I don't think it's true that every GD mom will hit their child. But, I'm not sure it's exactly unresolved issues, either. She may have just been making the point that sometimes people do lash out from frustration or whatever, even if that's not something they ever saw themselves doing.
Somebody posted about the desire to hit and/or throw things being genetic. I think that's probably true. DD has been very aggressive from day one. DS1 and ds2 just aren't the same way at all. DS2 is 15 months, and I haven't seen him hit at anything even once. He occasionally throws something, but it's in a very playful way, not an aggressive way. We're going to have to work with dd a lot to make her understand that people don't like being hit, whereas ds2 never even tries to do so.
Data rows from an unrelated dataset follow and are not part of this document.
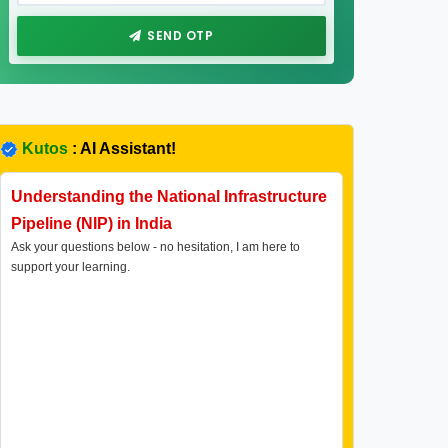
SEND OTP
Kutos
: AI Assistant!
Understanding the National Infrastructure
Pipeline (NIP) in India
Ask your questions below - no hesitation, I am here to
support your learning.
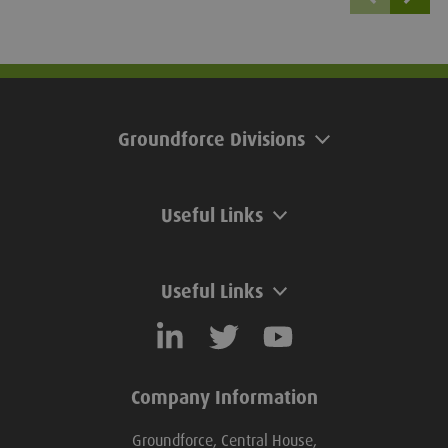
unmanaged, waterlogged
ground. Groundforce offer a wide
range of trench box sizes with
various strut types, providing a safe
solution on site.
Groundforce Divisions
Useful Links
Useful Links
Company Information
Groundforce, Central House,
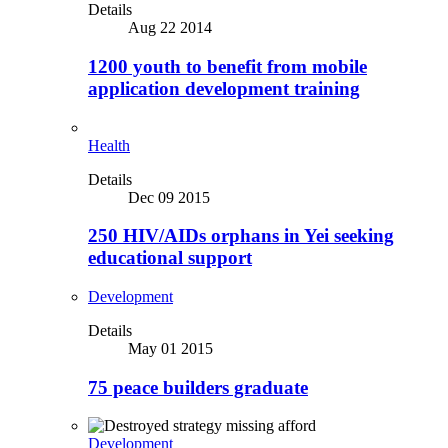
Details
Aug 22 2014
1200 youth to benefit from mobile
application development training
Health
Details
Dec 09 2015
250 HIV/AIDs orphans in Yei seeking
educational support
Development
Details
May 01 2015
75 peace builders graduate
Development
Lisa, lucky mama of Kelly (3/93) , Emma (5/03) , Evan (7/05) , & Jenna (6/09)
Loving my amazing dh, James & forever missing Aaron Ambrose (11/07)
So, no, I don't think all parents are doomed to spank. However it *is* true that most American parents spank at least once. Realistically, it is good to think about why that might be, and prepare yourself for situations that may challenge you on the issue. I don't think good intentions are enough...the reality of parenting is such that "never spanking" may be an ongoing conscious effort.
I was also raised being spanked, so its a natural knee jerk reaction that I'm trying to change.
I think hitting is a lot like yelling, some people (for whatever reasons) just have the impulse to do it. And if you are a yeller, it might be hard to understand that other people are just not inclined. Same if you are sometimes overwhelmed and spank, it may be hard to understand that there are other people who just don't even GET that impulse.
I have learned to control my anger alot though, so one spank is an improvement over me leaving him alone, throwing things, cutting myself etc.